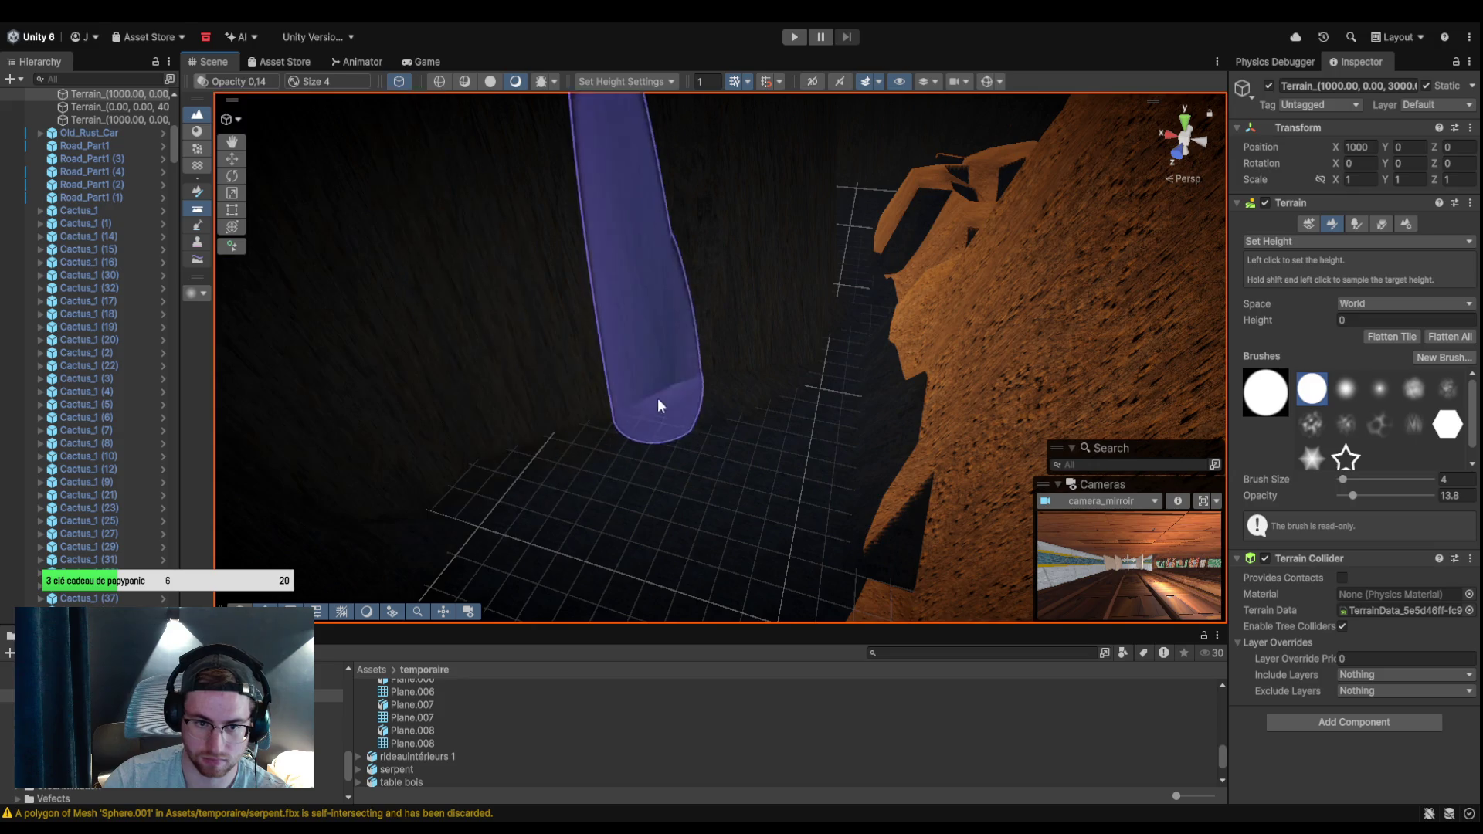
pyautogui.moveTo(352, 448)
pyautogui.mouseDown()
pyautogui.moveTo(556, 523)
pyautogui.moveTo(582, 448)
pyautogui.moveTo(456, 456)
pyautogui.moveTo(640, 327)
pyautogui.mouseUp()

* * *

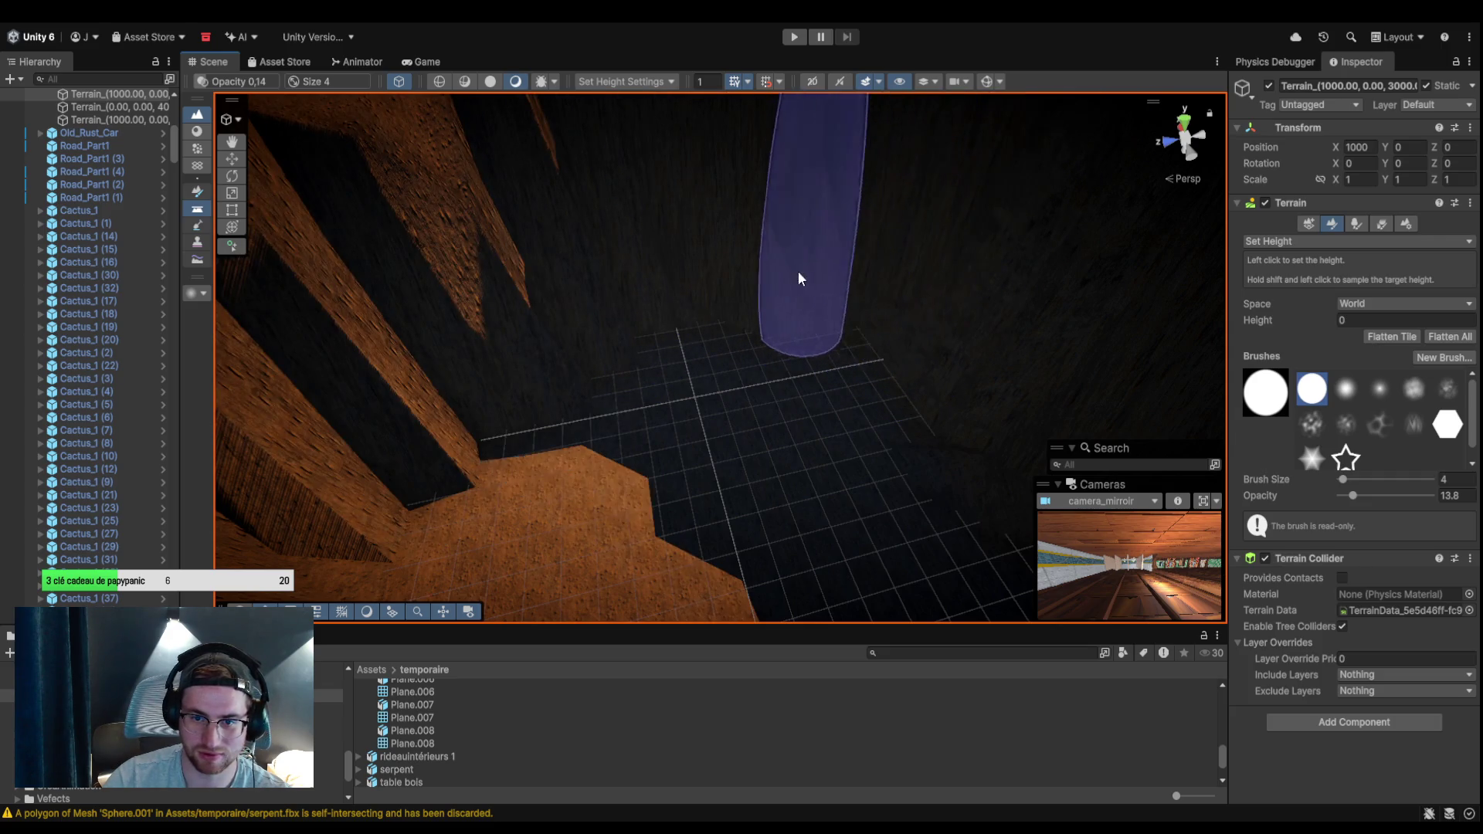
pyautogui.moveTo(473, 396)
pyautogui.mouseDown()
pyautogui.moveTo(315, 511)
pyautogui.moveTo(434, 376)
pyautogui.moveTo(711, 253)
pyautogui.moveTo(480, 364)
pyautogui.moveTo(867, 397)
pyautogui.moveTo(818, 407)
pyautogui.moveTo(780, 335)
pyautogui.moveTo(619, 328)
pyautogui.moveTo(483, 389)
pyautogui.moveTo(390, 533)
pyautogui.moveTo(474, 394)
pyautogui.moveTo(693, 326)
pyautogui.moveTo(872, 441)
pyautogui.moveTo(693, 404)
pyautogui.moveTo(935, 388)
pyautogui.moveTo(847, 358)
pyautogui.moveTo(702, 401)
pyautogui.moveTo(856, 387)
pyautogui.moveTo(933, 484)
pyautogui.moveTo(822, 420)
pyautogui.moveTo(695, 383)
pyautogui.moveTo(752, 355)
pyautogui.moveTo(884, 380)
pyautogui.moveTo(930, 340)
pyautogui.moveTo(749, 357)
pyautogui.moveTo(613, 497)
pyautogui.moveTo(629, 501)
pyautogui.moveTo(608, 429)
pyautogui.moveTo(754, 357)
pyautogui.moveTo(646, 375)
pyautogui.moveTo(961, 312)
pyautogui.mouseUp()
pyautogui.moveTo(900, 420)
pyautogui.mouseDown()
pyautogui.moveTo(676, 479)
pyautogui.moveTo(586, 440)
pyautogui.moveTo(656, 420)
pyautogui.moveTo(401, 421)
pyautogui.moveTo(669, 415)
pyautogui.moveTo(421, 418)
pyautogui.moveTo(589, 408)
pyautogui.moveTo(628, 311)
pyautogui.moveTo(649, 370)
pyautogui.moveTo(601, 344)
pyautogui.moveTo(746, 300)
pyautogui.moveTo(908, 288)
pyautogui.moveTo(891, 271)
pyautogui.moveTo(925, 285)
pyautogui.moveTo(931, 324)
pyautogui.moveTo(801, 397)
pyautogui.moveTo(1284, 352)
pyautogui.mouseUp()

#### [PROBLEM]
Your answer should consist only of the lines above between the line holding "pyautogui.moveTo(390, 533)" and the line holding "pyautogui.moveTo(628, 311)", inclusive, each transcribed exactly.

#### [TASK OUTPUT]
pyautogui.moveTo(390, 533)
pyautogui.moveTo(474, 394)
pyautogui.moveTo(693, 326)
pyautogui.moveTo(872, 441)
pyautogui.moveTo(693, 404)
pyautogui.moveTo(935, 388)
pyautogui.moveTo(847, 358)
pyautogui.moveTo(702, 401)
pyautogui.moveTo(856, 387)
pyautogui.moveTo(933, 484)
pyautogui.moveTo(822, 420)
pyautogui.moveTo(695, 383)
pyautogui.moveTo(752, 355)
pyautogui.moveTo(884, 380)
pyautogui.moveTo(930, 340)
pyautogui.moveTo(749, 357)
pyautogui.moveTo(613, 497)
pyautogui.moveTo(629, 501)
pyautogui.moveTo(608, 429)
pyautogui.moveTo(754, 357)
pyautogui.moveTo(646, 375)
pyautogui.moveTo(961, 312)
pyautogui.mouseUp()
pyautogui.moveTo(900, 420)
pyautogui.mouseDown()
pyautogui.moveTo(676, 479)
pyautogui.moveTo(586, 440)
pyautogui.moveTo(656, 420)
pyautogui.moveTo(401, 421)
pyautogui.moveTo(669, 415)
pyautogui.moveTo(421, 418)
pyautogui.moveTo(589, 408)
pyautogui.moveTo(628, 311)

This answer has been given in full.